1 — The Person Present has Priority.

Ignore the buzz, ding, vibration—whatever just beckoned your attention away from the conversation you are in. Ignore it. It’s always been a negative gesture to look at your watch while you’re in a conversation. Checking the text that came in is no different than checking the time. My favorite tweet of all time was from Anna Kendrick when Apple introduced the iWatch in 2015.

Anna, no truer words. And our sentiments have nothing to do with the price.

But what if…

– This person won’t stop talking?

Great question. You need a rehearsed way out. Many of us are unsure of what to do when we’re caught in a conversation we need to wiggle out of. Find a comfortable go-to script. My friend, Tom, uses this one, “So sorry, Heather, I need to put a pin in that. Let’s come back to it. I have (insert commitment) in five minutes, and I definitely want to finish this later.” The winning elements: Assertive but kind. He didn’t make me feel less important than his next conversation.

– I’m waiting on an important call?

That’s something to say up front. When this is the case, the first time it’s your turn to speak, something like, “before I chime in, I may have to step away unexpectedly. I‘m waiting on a call and have committed to a quick response,” is all you need to say.

Wortham Center empty Houston Grand Opera
The Wortham Center in Houston.

2 — Dark and quiet.

You may know to silence your phone but lighting up your screen is a no-go as well. When you’re in a group setting that involves dimmed lights, whether it’s a meeting, wedding, movie, or another gathering, both quiet and dark are the protocol. If you need to use your device, excuse yourself and don’t start talking until you’re clear of sharing sight or sound.

But what if…

– I’m a doctor and I’m on call?

I get this one a lot. You know your job. If you must take the call, get up and leave. The rest of you are not on call. If you decide to be in this scenario, be away from your phone for the hour or two max that most of these scenarios present.

– I’m a parent or primary caretaker and I’m on call?

Parenting a minor or caretaking for someone presents understandable interruptions. The goal is enough self-awareness to refrain from imposing on those around you. That’s not to be heard as ‘you must go at it all alone’ or a suggestion to hide your issues. The idea is knowing the difference between adulting responsibly and needing to show everyone you are going about your tasks of responsible adulting.

Bela Cooley, Ciara Cooley (Photo by Jonathan Zizzo)
Bela Cooley, Ciara Cooley (Photo by Jonathan Zizzo)

3 — Mind the Table.

Please don’t take this personally. Your phone is dirty. It’s OK, mine is, too. They just are. Our phones are not only potential rudeness temptations, they are dirty little germy things that don’t belong on the table. Yes, even if you clean yours daily. Literally put it anywhere but on top of the table.

But what if…

– I carried my phone in and don’t have a bag or pocket?

Sorry, there are no passes for lack of preparation.
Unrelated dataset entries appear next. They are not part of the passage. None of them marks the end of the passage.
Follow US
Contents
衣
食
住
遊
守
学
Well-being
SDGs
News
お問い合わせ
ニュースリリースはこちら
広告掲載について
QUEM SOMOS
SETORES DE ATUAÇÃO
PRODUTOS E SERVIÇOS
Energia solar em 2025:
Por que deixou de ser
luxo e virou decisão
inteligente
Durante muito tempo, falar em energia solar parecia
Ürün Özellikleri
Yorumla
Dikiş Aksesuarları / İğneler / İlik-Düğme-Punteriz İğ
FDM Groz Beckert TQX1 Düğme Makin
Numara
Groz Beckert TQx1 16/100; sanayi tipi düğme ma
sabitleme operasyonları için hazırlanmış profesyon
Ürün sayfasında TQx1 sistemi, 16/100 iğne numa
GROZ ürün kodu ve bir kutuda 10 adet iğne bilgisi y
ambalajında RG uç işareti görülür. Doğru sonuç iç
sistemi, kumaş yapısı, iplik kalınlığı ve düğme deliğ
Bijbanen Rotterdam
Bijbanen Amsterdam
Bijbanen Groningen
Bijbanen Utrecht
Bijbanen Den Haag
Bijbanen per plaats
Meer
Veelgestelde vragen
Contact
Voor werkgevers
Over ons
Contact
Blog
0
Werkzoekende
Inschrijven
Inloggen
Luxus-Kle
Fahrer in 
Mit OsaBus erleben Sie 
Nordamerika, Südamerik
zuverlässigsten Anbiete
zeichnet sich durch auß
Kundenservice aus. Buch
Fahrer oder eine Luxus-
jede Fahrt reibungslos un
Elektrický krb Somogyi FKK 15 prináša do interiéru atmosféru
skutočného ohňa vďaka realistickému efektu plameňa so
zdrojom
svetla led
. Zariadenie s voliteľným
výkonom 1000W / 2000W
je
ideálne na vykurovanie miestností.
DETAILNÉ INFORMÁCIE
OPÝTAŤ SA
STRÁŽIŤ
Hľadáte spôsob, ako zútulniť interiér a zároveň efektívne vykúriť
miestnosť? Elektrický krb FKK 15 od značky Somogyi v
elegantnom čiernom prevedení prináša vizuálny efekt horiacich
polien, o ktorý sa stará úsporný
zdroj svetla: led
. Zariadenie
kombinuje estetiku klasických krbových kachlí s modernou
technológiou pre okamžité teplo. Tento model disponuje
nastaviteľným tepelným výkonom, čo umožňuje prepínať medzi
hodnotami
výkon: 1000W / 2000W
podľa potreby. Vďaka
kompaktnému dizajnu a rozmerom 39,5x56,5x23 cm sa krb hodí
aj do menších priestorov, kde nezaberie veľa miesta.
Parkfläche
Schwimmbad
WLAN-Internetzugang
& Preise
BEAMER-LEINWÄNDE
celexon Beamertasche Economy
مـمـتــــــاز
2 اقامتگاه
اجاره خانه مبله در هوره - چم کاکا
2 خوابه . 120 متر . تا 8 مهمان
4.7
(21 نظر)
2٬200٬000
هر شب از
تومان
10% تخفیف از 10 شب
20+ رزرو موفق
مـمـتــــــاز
Try to find another non-table top solution.

– I need to catch a call, I’m on call, or we’re using it to pull up a menu?

Casually speaking, yes, we all can think of a reason to have a phone out and around during ameal. Do remember they are the least sanitary item you will have around the table (I hope). Do remember that having your phone placed in your bag or in a chair with a simple ping you can hear for that important call that can’t wait until after the meal is the better solution. On the table is still a no. Last, just like the menus of those olden-days of 2019, once you’ve ordered the food, the menus go away. (Remember that?)

 

02.10.22Casamia_Beckley358 (Photo by Rebecca Patton of Beckley)
The scene at Casamia’s Aprés Ski gathering. (Photo by Rebecca Patton of Beckley)

4 — Wean Off the Pacifier.

Social crutches come in all shapes and sizes but none more obvious and tempting than the phone. Let me be the first to admit this one is hard. You’re alone in a crowd, but not when you have a connection to a person through a device. Even if that person is on TikTok and doesn’t see you back. Still comforting. See point number one. The people around you should have your full attention. Even if they aren’t paying attention to you yet.

But what if…

– I’m on the subway?

I’m not talking about that. We’re talking about a social gathering. Although I do advise keeping your head out of your phone for other safety reasons.

– I’m in a very casual place, like a sporting event?

If you’re there to socialize, be social. Social doesn’t mean you’re the center of attention. It might mean you are taking in and listening to something you are only marginally interested in at best. Use it as a learning opportunity. Try to engage where you are, even if it’s just with your surroundings.

 

To sum it up, when it comes to technology, the interruptions aren’t going away. They aren’t even rude. How could they be? It’s how they are received and handled that are key building blocks of your reputation and relationships. Since you, like me, probably plan to live with technology and still want it all—healthy relationships, a palatable reputation, etc., learn these four adjustments. You will see a big difference. If you never learn the right fork to choose or where your napkin goes, learn to practice a good technoference defense. It will serve you well. The science backs it up.